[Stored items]
== Segment start ==

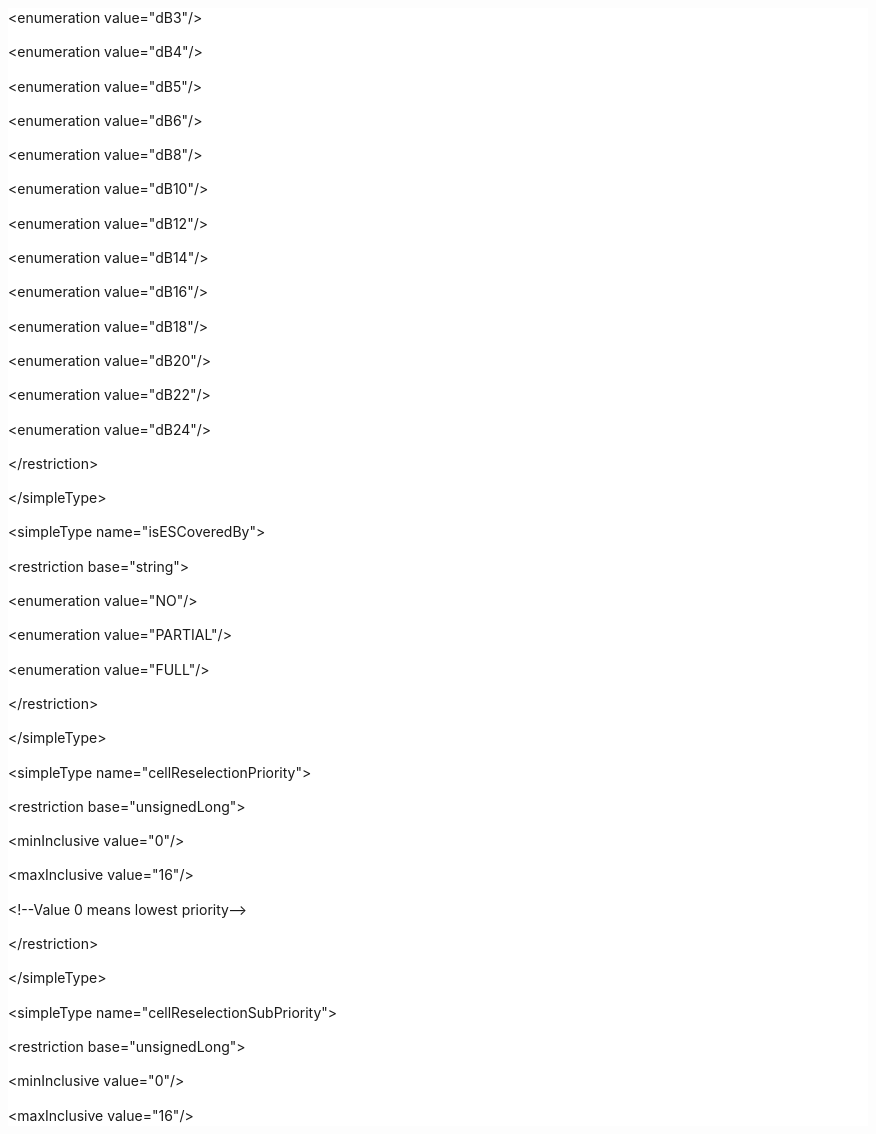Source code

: \<enumeration value=\"dB3\"/\>

\<enumeration value=\"dB4\"/\>

\<enumeration value=\"dB5\"/\>

\<enumeration value=\"dB6\"/\>

\<enumeration value=\"dB8\"/\>

\<enumeration value=\"dB10\"/\>

\<enumeration value=\"dB12\"/\>

\<enumeration value=\"dB14\"/\>

\<enumeration value=\"dB16\"/\>

\<enumeration value=\"dB18\"/\>

\<enumeration value=\"dB20\"/\>

\<enumeration value=\"dB22\"/\>

\<enumeration value=\"dB24\"/\>

\</restriction\>

\</simpleType\>

\<simpleType name=\"isESCoveredBy\"\>

\<restriction base=\"string\"\>

\<enumeration value=\"NO\"/\>

\<enumeration value=\"PARTIAL\"/\>

\<enumeration value=\"FULL\"/\>

\</restriction\>

\</simpleType\>

\<simpleType name=\"cellReselectionPriority\"\>

\<restriction base=\"unsignedLong\"\>

\<minInclusive value=\"0\"/\>

\<maxInclusive value=\"16\"/\>

\<!\--Value 0 means lowest priority\--\>

\</restriction\>

\</simpleType\>

\<simpleType name=\"cellReselectionSubPriority\"\>

\<restriction base=\"unsignedLong\"\>

\<minInclusive value=\"0\"/\>

\<maxInclusive value=\"16\"/\>

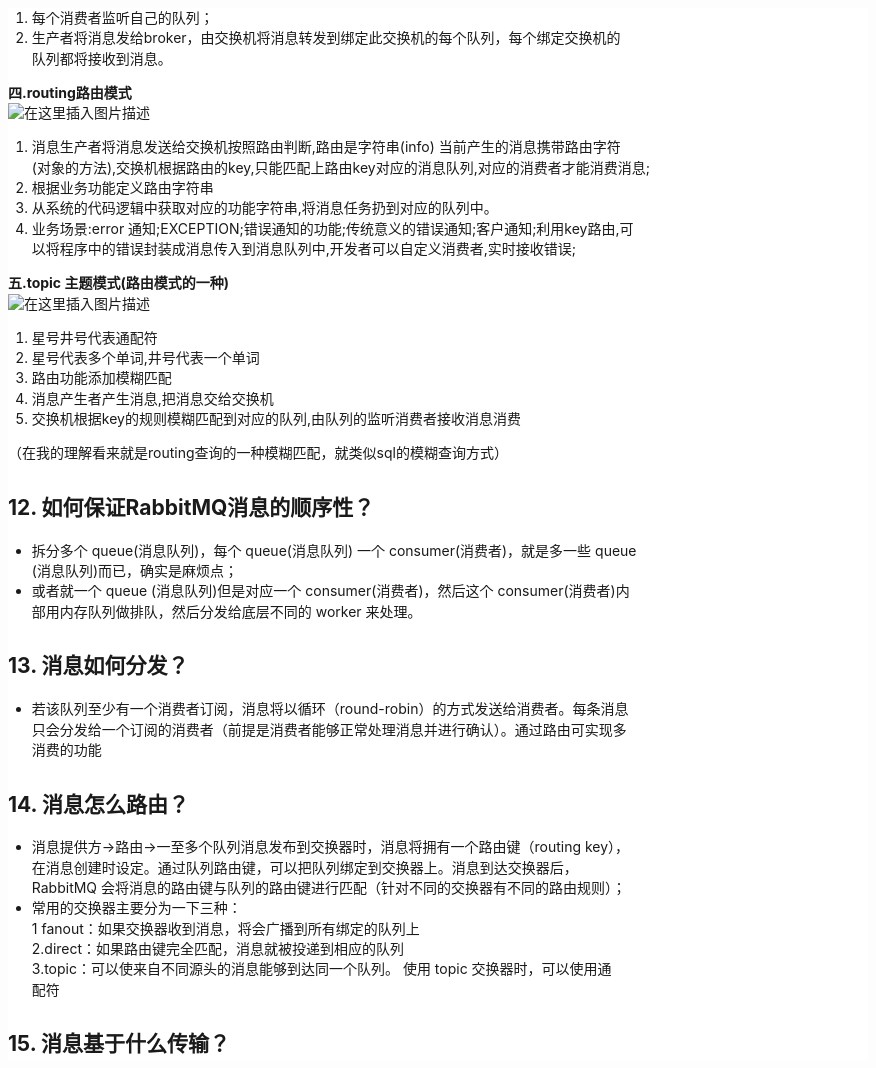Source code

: 1.  每个消费者监听自己的队列；
2.  生产者将消息发给broker，由交换机将消息转发到绑定此交换机的每个队列，每个绑定交换机的  
    队列都将接收到消息。

**四.routing路由模式**  
![在这里插入图片描述](https://img-blog.csdnimg.cn/409b32806a4b4a5dbe2ccfbbe29b3ee0.png)

1.  消息生产者将消息发送给交换机按照路由判断,路由是字符串(info) 当前产生的消息携带路由字符  
    (对象的方法),交换机根据路由的key,只能匹配上路由key对应的消息队列,对应的消费者才能消费消息;
2.  根据业务功能定义路由字符串
3.  从系统的代码逻辑中获取对应的功能字符串,将消息任务扔到对应的队列中。
4.  业务场景:error 通知;EXCEPTION;错误通知的功能;传统意义的错误通知;客户通知;利用key路由,可  
    以将程序中的错误封装成消息传入到消息队列中,开发者可以自定义消费者,实时接收错误;

**五.topic 主题模式(路由模式的一种)**  
![在这里插入图片描述](https://img-blog.csdnimg.cn/d33d639ca94c4733a531c7090e28ff9e.png)

1.  星号井号代表通配符
2.  星号代表多个单词,井号代表一个单词
3.  路由功能添加模糊匹配
4.  消息产生者产生消息,把消息交给交换机
5.  交换机根据key的规则模糊匹配到对应的队列,由队列的监听消费者接收消息消费

（在我的理解看来就是routing查询的一种模糊匹配，就类似sql的模糊查询方式）

## 12\. 如何保证RabbitMQ消息的顺序性？

+   拆分多个 queue(消息队列)，每个 queue(消息队列) 一个 consumer(消费者)，就是多一些 queue  
    (消息队列)而已，确实是麻烦点；
+   或者就一个 queue (消息队列)但是对应一个 consumer(消费者)，然后这个 consumer(消费者)内  
    部用内存队列做排队，然后分发给底层不同的 worker 来处理。

## 13\. 消息如何分发？

+   若该队列至少有一个消费者订阅，消息将以循环（round-robin）的方式发送给消费者。每条消息  
    只会分发给一个订阅的消费者（前提是消费者能够正常处理消息并进行确认）。通过路由可实现多  
    消费的功能

## 14\. 消息怎么路由？

+   消息提供方->路由->一至多个队列消息发布到交换器时，消息将拥有一个路由键（routing key），  
    在消息创建时设定。通过队列路由键，可以把队列绑定到交换器上。消息到达交换器后，  
    RabbitMQ 会将消息的路由键与队列的路由键进行匹配（针对不同的交换器有不同的路由规则）；
+   常用的交换器主要分为一下三种：  
    1 fanout：如果交换器收到消息，将会广播到所有绑定的队列上  
    2.direct：如果路由键完全匹配，消息就被投递到相应的队列  
    3.topic：可以使来自不同源头的消息能够到达同一个队列。 使用 topic 交换器时，可以使用通  
    配符

## 15\. 消息基于什么传输？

== Segment end ==

**WRITTEN TASK**: Find the lines that mention "blog" in the entries and show them.

**OUTPUT OF THE TASK**:
![在这里插入图片描述](https://img-blog.csdnimg.cn/409b32806a4b4a5dbe2ccfbbe29b3ee0.png)
![在这里插入图片描述](https://img-blog.csdnimg.cn/d33d639ca94c4733a531c7090e28ff9e.png)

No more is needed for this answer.